Dar'ul Hacer - Yemen

Ailece her yıl bir yurtdışı seyahati yapma planları var; hesaplamalarını yapıp bütçelerini ayarlıyor, ülke araştırıyor, bazen 10 ay öncesinden gidecekleri ülkenin uygun olan uçak biletlerini alıyorlar. Böylelikle işin maddi yükünü hafifleterek yapacakları seyahatin araştırmasına odaklanıyorlar. Kimi zaman gittikleri ülkelerde bir dostları onlara yuvalarını açıp misafir ediyor, kimi zaman gitmeden önce ayarladıkları uygun pansiyonlarda kalıyorlar. Özellikle seyahate çıkmanın maddi boyutunun külfetli olduğunu düşünerek, yolculuğa çıkmayı erteleyenlere işin hiç de öyle olmadığını ispatlıyorlar.

Dünyayı Müslümanca nasıl gezmeli?

Fas

Kur’an’da defalarca zikredilen “Yeryüzünü gezip dolaşın, öncekilerin akıbetinin nasıl olduğuna bir bakın…” mesajının temel ibadetler kadar bağlayıcı olduğu düşünen yazar; her Müslümanın Allah’ın kendisine bahşettiği imkanlar çerçevesinde, yakın ya da uzak coğrafyayı gezmek ve keşfetmek zorunda olduğunun altını çiziyor.

Güney Afrika

Bunu yaparken Kur’an’ın bize buyurduğu gibi eski medeniyetlerin ve toplumların akıbetleri üzerinde tefekkür etmeyi, onların kurdukları sistemleri ve hayat tarzlarını incelemeyi, Allah’ın kâinattaki çeşitli tasarrufları üzerine kafa yormayı, insanoğlunun dünya macerasını sağlam ve sahih bir temele oturtmayı amaçlamak mecburiyetinde olduğunu söylüyor: “Kur’an’ın yeryüzünde dolaşmamızı emreden ayetleri bizi tarihi bilmeye, coğrafyayı tanımaya, ulaşım vasıtaları edinmeye ve kullanmaya, konaklama usulleri geliştirmeye, yeme-içmede helal seçenekleri çoğaltmaya, teknolojik imkanlardan fikir dünyamızı zenginleştirecek biçimde faydalanmaya da teşvik ediyor aynı zamanda. Böylece her bir seyahat, sıradan gezilere ve yorgunluklara dönüşmek şöyle dursun, başlı başına ayrıntılı ve derinlikli bir organizasyon şekline bürünüyor.”

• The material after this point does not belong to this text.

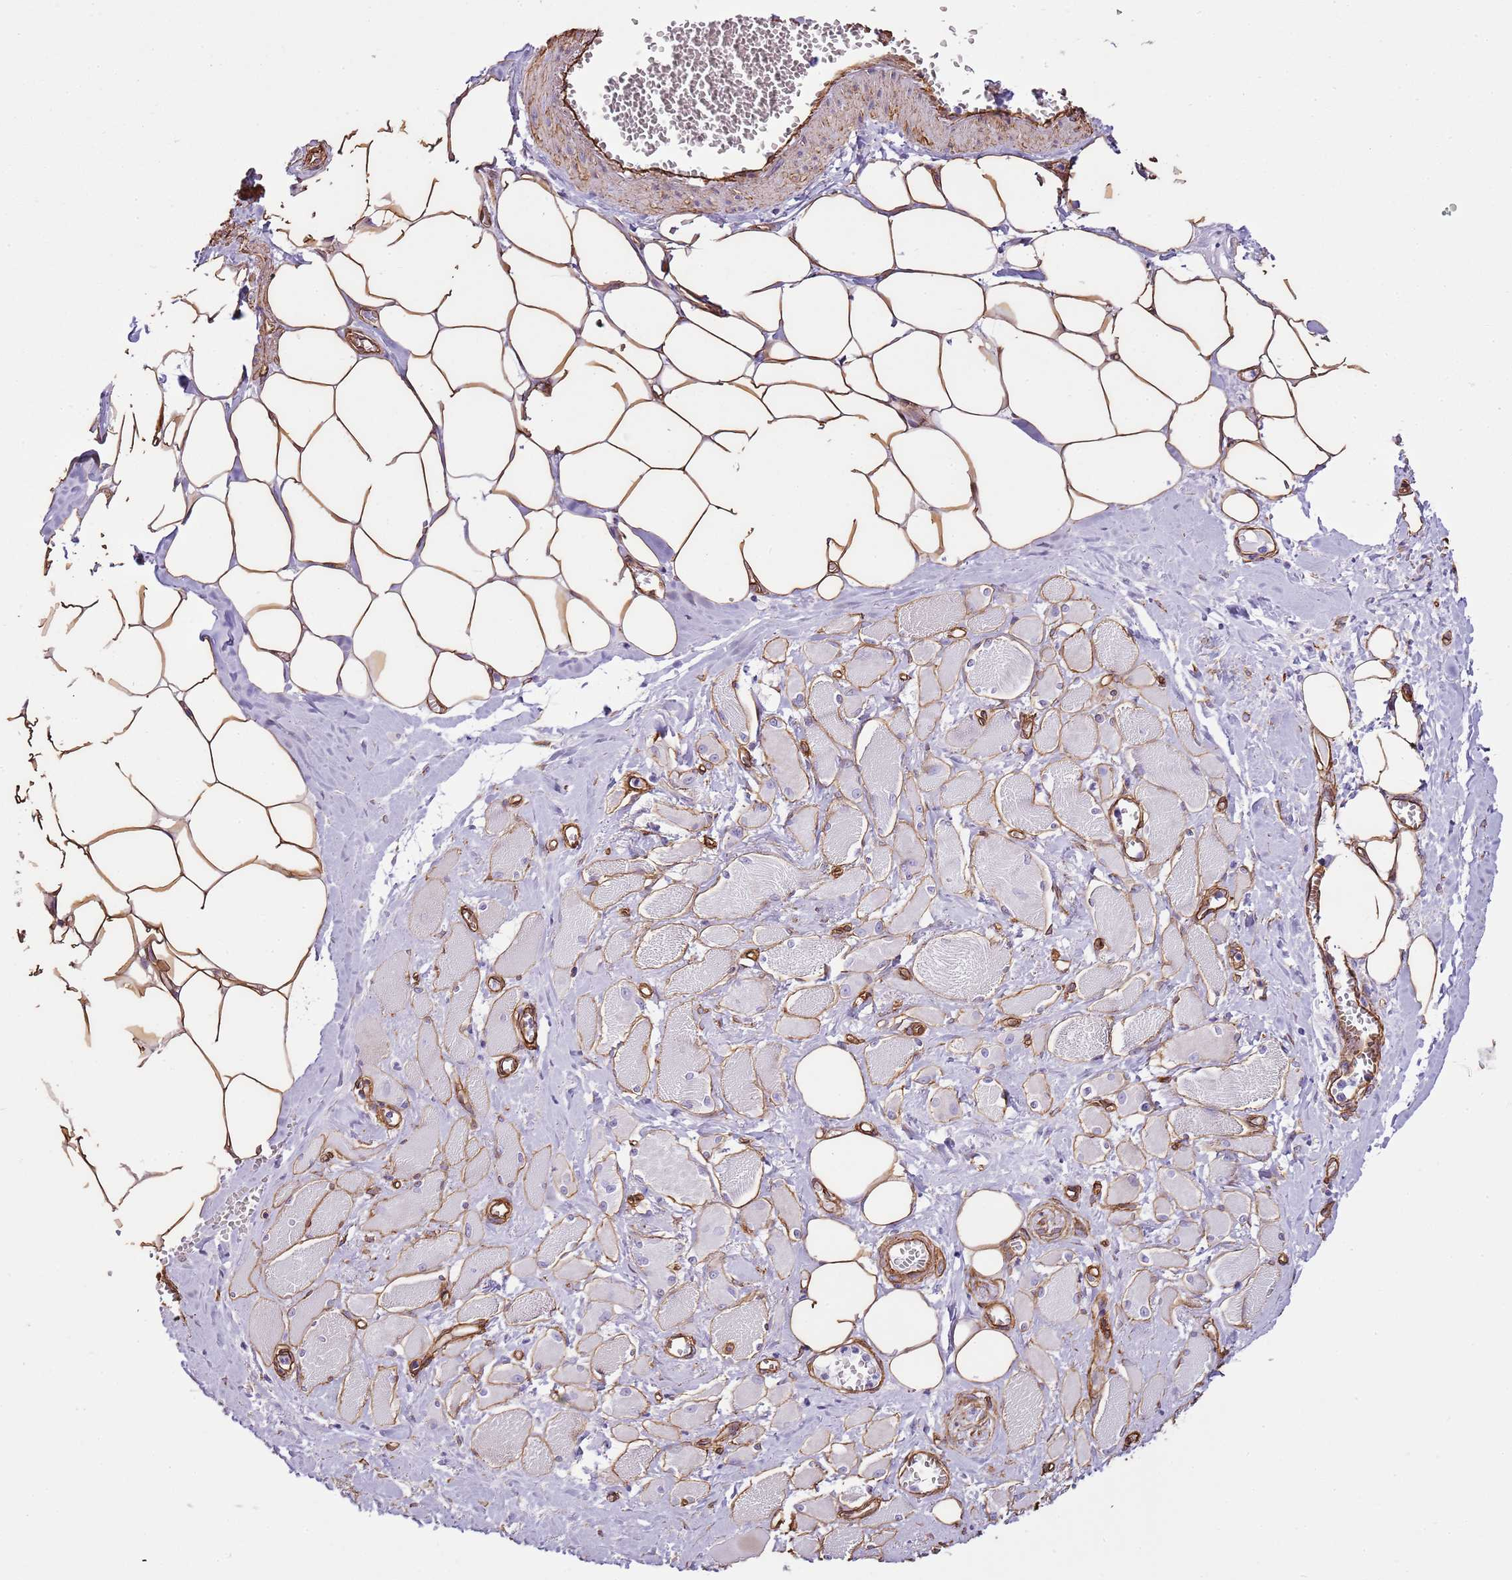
{"staining": {"intensity": "weak", "quantity": "25%-75%", "location": "cytoplasmic/membranous"}, "tissue": "skeletal muscle", "cell_type": "Myocytes", "image_type": "normal", "snomed": [{"axis": "morphology", "description": "Normal tissue, NOS"}, {"axis": "morphology", "description": "Basal cell carcinoma"}, {"axis": "topography", "description": "Skeletal muscle"}], "caption": "A micrograph showing weak cytoplasmic/membranous expression in approximately 25%-75% of myocytes in unremarkable skeletal muscle, as visualized by brown immunohistochemical staining.", "gene": "CTDSPL", "patient": {"sex": "female", "age": 64}}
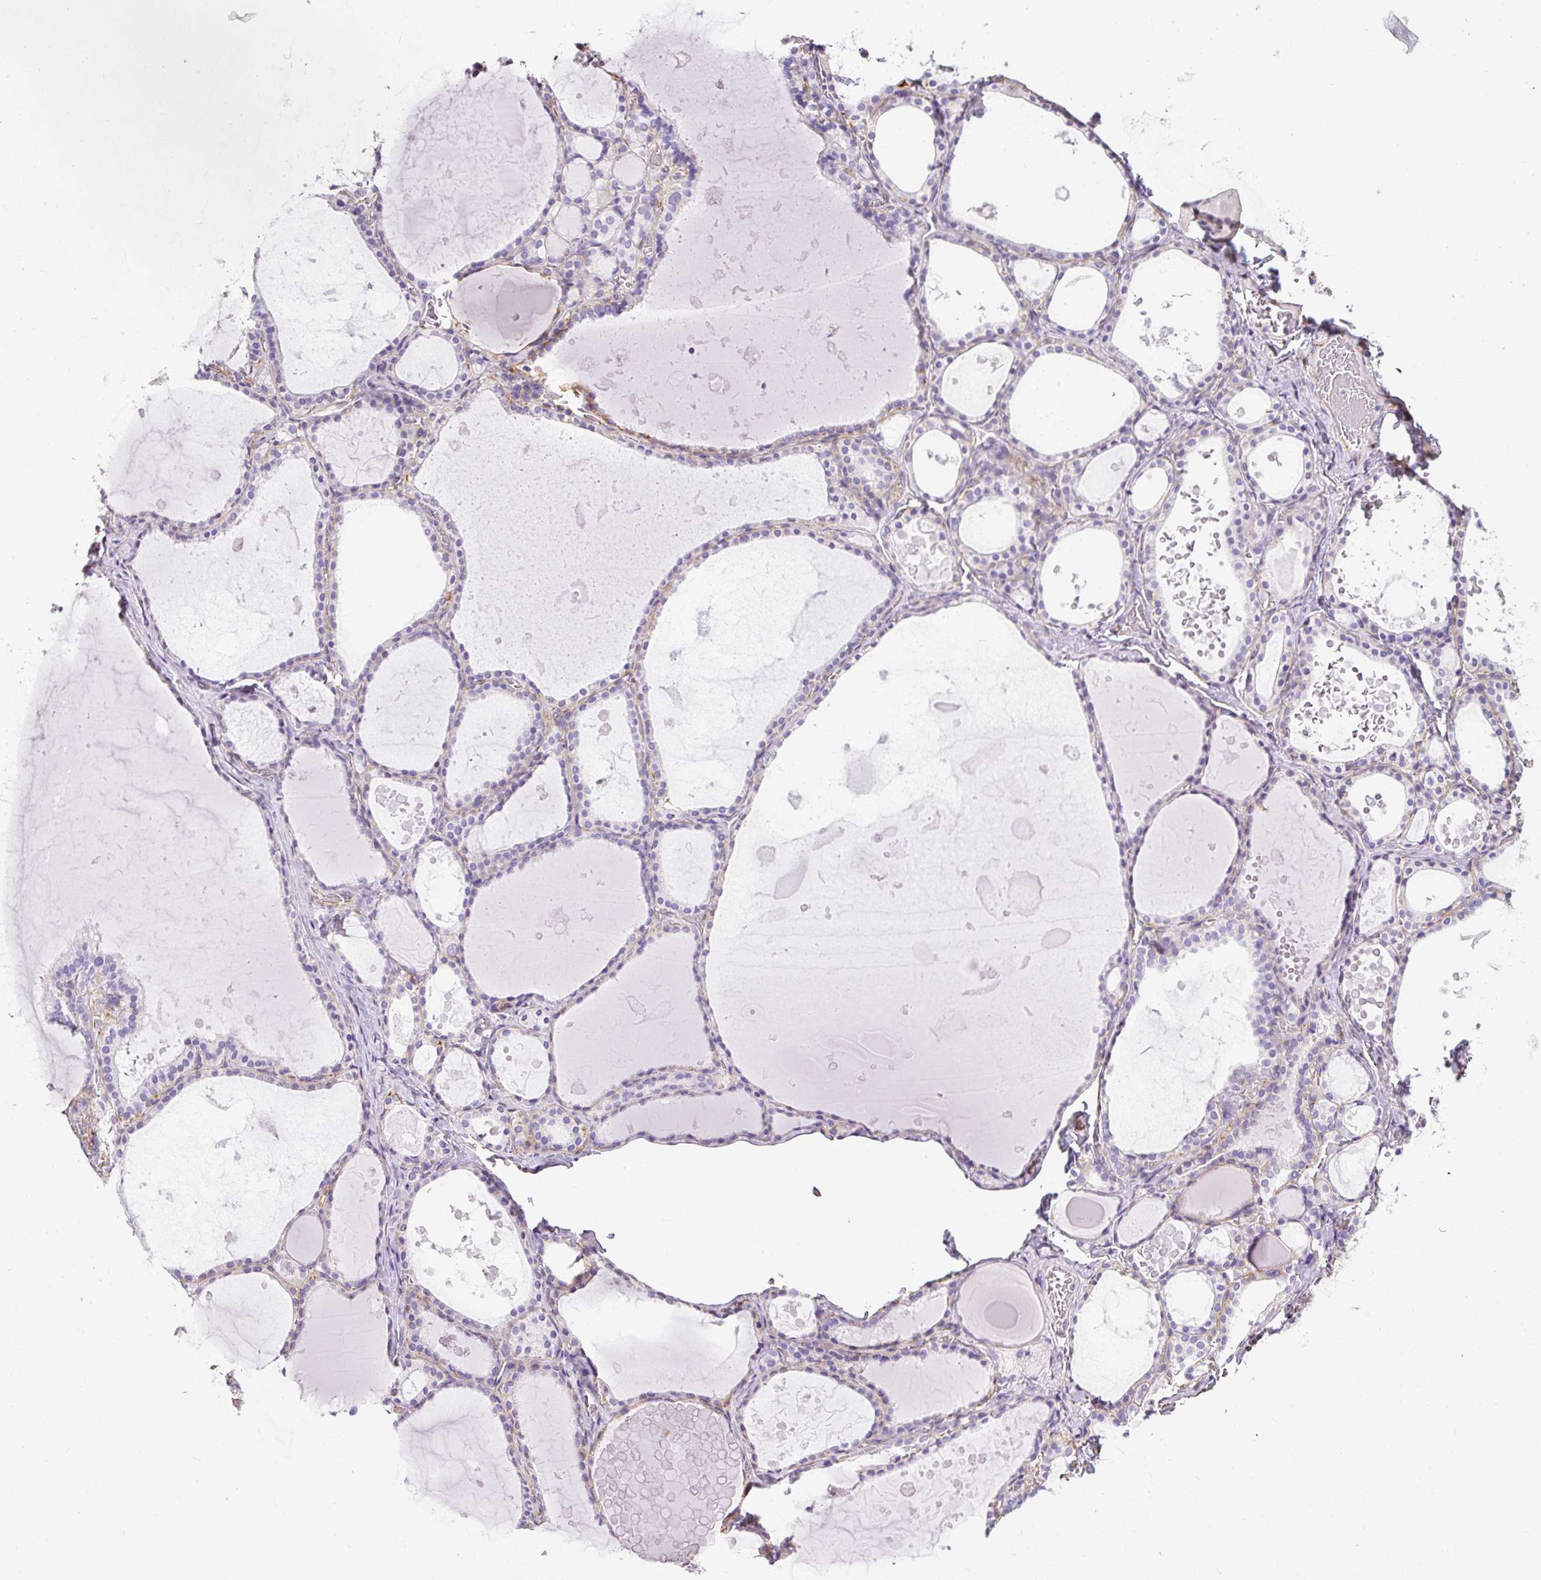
{"staining": {"intensity": "negative", "quantity": "none", "location": "none"}, "tissue": "thyroid gland", "cell_type": "Glandular cells", "image_type": "normal", "snomed": [{"axis": "morphology", "description": "Normal tissue, NOS"}, {"axis": "topography", "description": "Thyroid gland"}], "caption": "Immunohistochemistry micrograph of unremarkable thyroid gland: human thyroid gland stained with DAB shows no significant protein staining in glandular cells. The staining was performed using DAB (3,3'-diaminobenzidine) to visualize the protein expression in brown, while the nuclei were stained in blue with hematoxylin (Magnification: 20x).", "gene": "PLS1", "patient": {"sex": "male", "age": 56}}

Bir Müslüman seyahat etme becerisini ne kadar küçük yaşta edinirse, onun için o kadar iyi. Seyahat insanın şahsiyetini olgunlaştırıyor, bilgisini artırıyor, ufkunu açıyor, önyargı ve taassuplarını yok ediyor.”

Katar

Seyrüsefer’in “Müslüman bir zihin dünyasıyla/bakış açısıyla dünyayı nasıl gezebiliriz?” sorusuna örnek olacak cevaplarla dolu bir seyahat rehberi olduğunu vurgulayabiliriz. Taha Kılınç için modern zamanların İbn Battuta’sı veya Evliya Çelebi’si diyebiliriz. Bana kalırsa modern zaman gezginlerinin örnek alması gereken bir isim.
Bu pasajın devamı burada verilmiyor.